Merely throwing the words "scientific method" and "statistical analysis" around does not prove anything. You have not demonstrated that you understand what either term means. Can you explain, in general terms, what the scientific method is? Do you know anything about statistics? Can you explain when, for example, applying Student's t-test to a data set is appropriate, when it would be more appropriate to apply the ANOVA test, or when the data requires a different test to get the same kind of result? Do you know what regression analysis and confidence intervals are, and what they are supposed to show?

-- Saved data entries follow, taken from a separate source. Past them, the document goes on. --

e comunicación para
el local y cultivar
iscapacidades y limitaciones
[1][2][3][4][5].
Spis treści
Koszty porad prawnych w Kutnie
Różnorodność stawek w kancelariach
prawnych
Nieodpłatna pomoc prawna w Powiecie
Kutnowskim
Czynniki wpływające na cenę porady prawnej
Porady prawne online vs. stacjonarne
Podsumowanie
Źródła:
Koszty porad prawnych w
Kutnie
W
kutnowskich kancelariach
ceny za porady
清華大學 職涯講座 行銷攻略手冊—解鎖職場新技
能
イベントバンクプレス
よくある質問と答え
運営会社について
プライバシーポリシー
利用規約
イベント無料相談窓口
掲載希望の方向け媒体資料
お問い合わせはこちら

And congratulations, for having found the names of two girls who allegedly died, coincidentally after receiving a Gardasil vaccine. Guess what--putting names to girls that die of unrelated causes after receiving Gardasil STILL does not indict the Gardasil vaccine. I, of course, cannot publish names of any of the hundreds of thousands of people who develop HPV disease every year, or of the thousands of people who die of HPV caused cancer every year--as a medical professional, I would go to jail for doing that. Their anonymity doesn't make them any less real, or their suffering any less tragic.

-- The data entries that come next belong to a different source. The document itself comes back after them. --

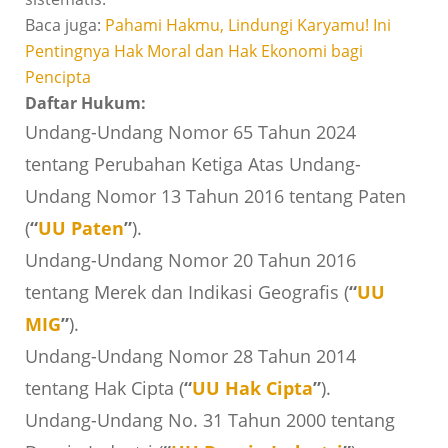
Baca juga:
Pahami Hakmu, Lindungi Karyamu! Ini
Pentingnya Hak Moral dan Hak Ekonomi bagi
Pencipta
Daftar Hukum:
Undang-Undang Nomor 65 Tahun 2024
tentang Perubahan Ketiga Atas Undang-
Undang Nomor 13 Tahun 2016 tentang Paten
(
“
UU Paten
”
).
Undang-Undang Nomor 20 Tahun 2016
tentang Merek dan Indikasi Geografis (
“
UU
MIG
”
).
Undang-Undang Nomor 28 Tahun 2014
tentang Hak Cipta (
“
UU Hak Cipta
”
).
Undang-Undang No. 31 Tahun 2000 tentang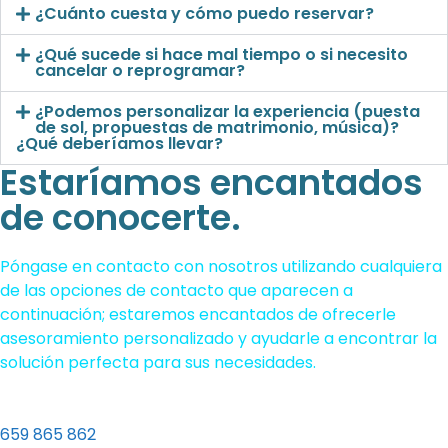
¿Cuánto cuesta y cómo puedo reservar?
¿Qué sucede si hace mal tiempo o si necesito
cancelar o reprogramar?
¿Podemos personalizar la experiencia (puesta
de sol, propuestas de matrimonio, música)?
¿Qué deberíamos llevar?
Estaríamos encantados
de conocerte.
Póngase en contacto con nosotros utilizando cualquiera
de las opciones de contacto que aparecen a
continuación; estaremos encantados de ofrecerle
asesoramiento personalizado y ayudarle a encontrar la
solución perfecta para sus necesidades.
659 865 862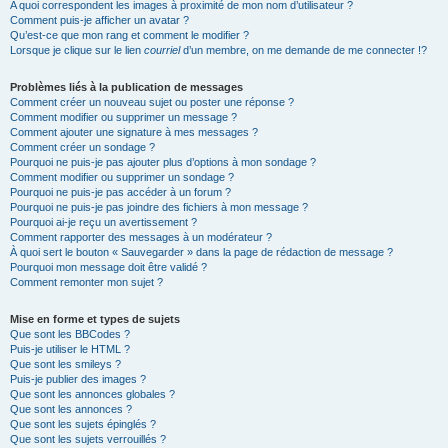
A quoi correspondent les images à proximité de mon nom d’utilisateur ?
Comment puis-je afficher un avatar ?
Qu’est-ce que mon rang et comment le modifier ?
Lorsque je clique sur le lien
courriel
d’un membre, on me demande de me connecter !?
Problèmes liés à la publication de messages
Comment créer un nouveau sujet ou poster une réponse ?
Comment modifier ou supprimer un message ?
Comment ajouter une signature à mes messages ?
Comment créer un sondage ?
Pourquoi ne puis-je pas ajouter plus d’options à mon sondage ?
Comment modifier ou supprimer un sondage ?
Pourquoi ne puis-je pas accéder à un forum ?
Pourquoi ne puis-je pas joindre des fichiers à mon message ?
Pourquoi ai-je reçu un avertissement ?
Comment rapporter des messages à un modérateur ?
À quoi sert le bouton « Sauvegarder » dans la page de rédaction de message ?
Pourquoi mon message doit être validé ?
Comment remonter mon sujet ?
Mise en forme et types de sujets
Que sont les BBCodes ?
Puis-je utiliser le HTML ?
Que sont les smileys ?
Puis-je publier des images ?
Que sont les annonces globales ?
Que sont les annonces ?
Que sont les sujets épinglés ?
Que sont les sujets verrouillés ?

I'll just point out here that your mathematical ability must be incredibly weak. Most grade-schoolers have the intellectual ability to pick up on the fact that thousands of deaths per year is, in fact, more deaths than the 71 that are reported to have occurred after HPV vaccinations (but were caused by unrelated medical issues). Either your math ability really is that weak, or my first hypothesis about your motives is correct: you don't care how much death and disease HPV causes, because you believe that people only get it by having immoral physical encounters outside of marriage, and they therefore deserve whatever happens to them as a result.

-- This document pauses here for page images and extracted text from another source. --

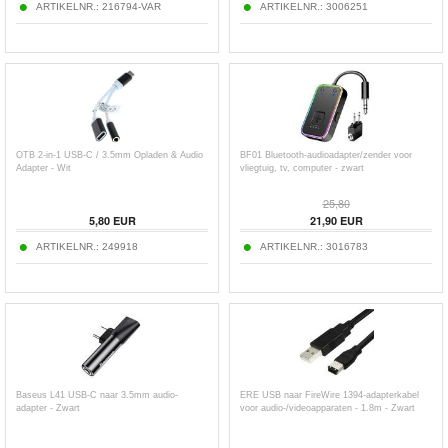
ARTIKELNR.:
216794-VAR
ARTIKELNR.:
3006251
OTB 2-in-1 USB-C / 3.5mm Opladen & Audio
BF01 Bluetooth-audioadapter/zender voor
Adapter - Wit
vliegtuig, tv, computer - zwart
25,80
5,80
EUR
21,90
EUR
ARTIKELNR.:
249918
ARTIKELNR.:
3016783
Baseus L41 USB-C naar 3.5mm audio-
ERE USB naar FireWire 1394-adapterkabel
adapter - Zwart
voor audio-/videoapparaten - 1.8m - Zwart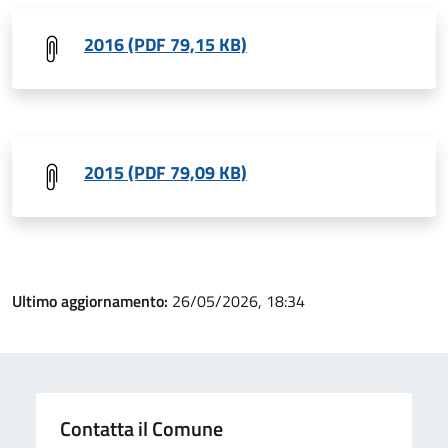
2016 (PDF 79,15 KB)
2015 (PDF 79,09 KB)
Ultimo aggiornamento:
26/05/2026, 18:34
Contatta il Comune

Your argument that children should only be vaccinated against HPV when they are old enough to understand the miniscule risks from the vaccine is hogwash. Parents make the life-saving decision to vaccinate their children against deadly diseases all the time. Logically, there is no reason for them not to decide to have this vaccine administered, as well. And parents *are* deciding to protect their children from this life-threatening disease: 40 million doses have been administered so far.
Oh, and I'll finish with a little light reading for you. This is an abstract taken from a recent peer-reviewed paper co-authored by Dr. Harper:
In the Phase III PATRICIA study (NCT00122681), the human papillomavirus (HPV)-16/18 AS04-adjuvanted vaccine (Cervarix(®) , GlaxoSmithKline Biologicals) was highly efficacious against HPV-16/18 infections and precancerous lesions in women HPV-16/18 deoxyribose nucleic acid (DNA) negative and seronegative at baseline. We present further data on vaccine efficacy (VE) against HPV-16/18 in the total vaccinated cohort including women who may have been exposed to HPV-16/18 infection before vaccination. In women with no evidence of current or previous HPV-16/18 infection (DNA negative and seronegative), VE was 90.3% (96.1% confidence interval: 87.3-92.6) against 6-month persistent infection (PI), 91.9% (84.6-96.2) against cervical intraepithelial neoplasia (CIN)1+ and 94.6% (86.3-98.4) against CIN2+ [97.7% (91.1-99.8) when using the HPV type assignment algorithm (TAA)]. In women HPV-16/18 DNA negative but with serological evidence of previous HPV-16/18 infection (seropositive), VE was 72.3% (53.0-84.5) against 6-month PI, 67.2% (10.9-89.9) against CIN1+, and 68.8% (-28.3-95.0) against CIN2+ [88.5% (10.8-99.8) when using TAA]. In women with no evidence of current HPV-16/18 infection (DNA negative), regardless of their baseline HPV-16/18 serological status, VE was 88.7% (85.7-91.1) against 6-month PI, 89.1% (81.6-94.0) against CIN1+ and 92.4% (84.0-97.0) against CIN2+ [97.0% (90.6-99.5) when using TAA]. In women who were DNA positive for one vaccine type, the vaccine was efficacious against the other vaccine type. The vaccine did not impact the outcome of HPV-16/18 infections present at the time of vaccination. Vaccination was generally well tolerated regardless of the woman's HPV-16/18 DNA or serological status at entry. (Int J Cancer. 2011 Aug 19. doi: 10.1002/ijc.26362. )
Get back to me when you figure out what that abstract actually means, okay?